Different racing drivers blink at around the same points in a circuit, which could reflect their synchronised mental states as they concentrate on controlling the car. Blinking lubricates our eyes, but how it links to other aspects of our health are unclear. Studying this further could help us better understand conditions where blinking rates change, such as Parkinson’s disease.
We generally blink 12 times per minute, with each blink lasting around one-third of a second. Our blinking rate has been linked to the attention we give a certain task, with some people blinking less when they concentrate on a screen.
“Many people think that blinking is done solely to moisten the eyes, but only a few blinks per minute suffice for this purpose.” says Ryota Nishizono at NTT Communication Science Laboratories in Atsugi, Japan.
To study how driving could influence blinking, Nishizono and his colleagues looked at three professional male drivers working for a Formula racing team.
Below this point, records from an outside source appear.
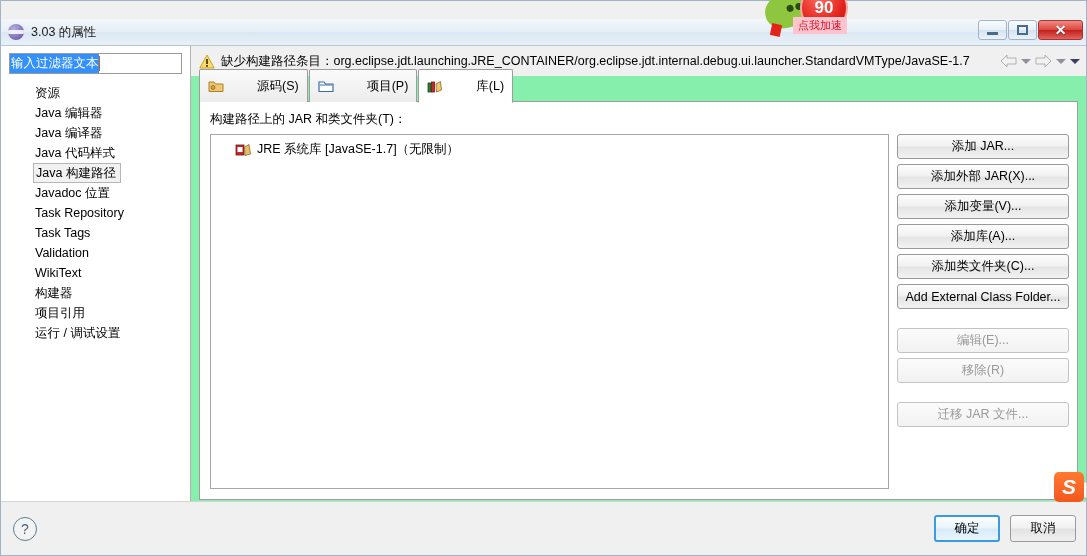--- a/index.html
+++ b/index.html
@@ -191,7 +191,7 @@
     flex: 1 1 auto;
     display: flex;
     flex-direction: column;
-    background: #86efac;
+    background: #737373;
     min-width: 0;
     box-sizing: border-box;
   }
The drivers carried out 304 practice laps of three circuits in Japan: Fuji, Suzuka and Sugo. A binocular eye tracker mounted on their helmets recorded their blinking, counted by machine learning.
An analysis of the data revealed that, although the blinking frequency of the drivers differed, they generally blinked at around the same points on each circuit, with their rate of blinking decreasing as they drove faster.
Nishizono says the team was initially surprised to see such consistent blinking patterns across the three drivers, but as their steering patterns were similar on each circuit, it is probably to be expected that their cognitive states, and therefore perhaps their blinking, somewhat synchronised.
“Factors affecting the timing of eyeblinks are numerous and not fully understood,” says Omar Mahroo of University College London. Better understanding blinking could increase our knowledge of conditions such as Parkinson’s disease, which is associated with a reduced blinking rate, and blepharospasm – eyelid twitching or blinking that a person can’t control, he says.